We’ve also likely heard the expression “out of sight, out of mind” which sometimes means that when we can no longer see something or when something isn’t visible, it’s not a concern.
There’s another expression that says something along the lines of “what we can’t see can’t hurt us” which loosely means that we tend to worry about things not visible or apparent to us, although sometimes dangerous objects can be hidden from our view just below the surface or just out of our visible range. The idea is that we shouldn’t focus on them because try as we might we can’t see them.
All three of these expressions relate to a very important aging in place and home safety topic. They relate in various ways to items that might be blocking our path, low or ineffective lighting that is creating more of a hazardous walkway than should be the case, and low contrast between surfaces that tends to blur or obscure where walls and flooring meet or where furniture is located.
All of these are potentially dangerous to us and our clients because they can cause contact injuries as we run into objects that we easily should be able to avoid, or they result in falls as we misjudge where items are located in the home.
We know that falls are a major issue in our homes and that preventing them – for any age but especially as we get older – is a major objective of aging in place and visitability strategies. We can go to great lengths to create open hallways and access points, install easy to use door and cabinet hardware, have faucets that are easy to activate, and provide controls that are simple and intuitive to use. However, these become somewhat of an unappreciated effort if we are allowing dangerous conditions to exist right in front of us.
With LED lighting being so common and available in so many forms (discs for under-cabinet and in-cabinet lighting, strips for toe-kick and under-shelf lighting, cans, lamps, stairway, motion-activated, and solar powered), there is no reason for inadequate lighting to exist. The price of acquiring and installing LED lighting has dropped dramatically in recent years, so this is not a reason for not having them. We can even appeal to personal preferences of color temperature so that the space we are lighting seems reasonable to the people living in the space.
Proper lighting eliminates glare, illuminates tricky changes in elevation between surfaces, brings shadowed or lurking objects (even though we might be aware of them but still not see them clearly) out of hiding so we can recognize and avoid running into them, and it lets us more easily determine where changes in surfaces are such as cabinets, walls, and furniture. Of course, adding sufficient contrast to wall and furniture colors to separate them from flooring and adjacent definition to them – along with appropriate accessorizing – helps us relate to our living space more comfortably and safely.
Nothing in our homes should be hiding from our view that we might come into contact with as we are navigating our space.
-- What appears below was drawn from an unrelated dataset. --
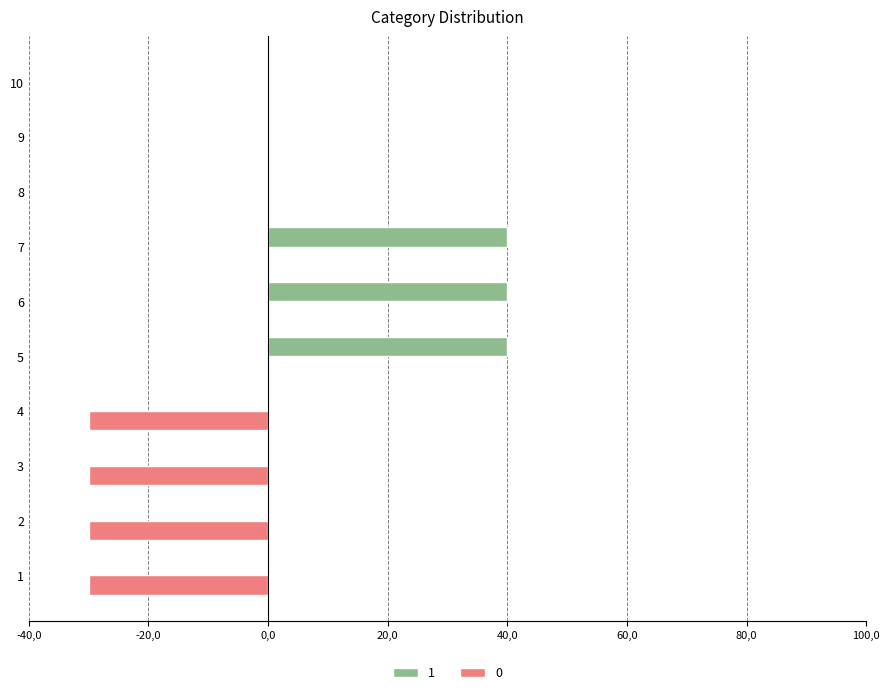

What are all the series names shown in the legend?

1, 0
We shouldn’t have to be careful using our homes because we are afraid that we might accidentally trip over something or walk into it because we have misjudged where it was, didn’t see it because there was insufficient lighting in that area, or because glare was masking or obscuring our vision of it. We intend for our homes to be a safe haven for us. We need to take the next step and inspect them to see that they are – and then take whatever steps are necessary to make this happen.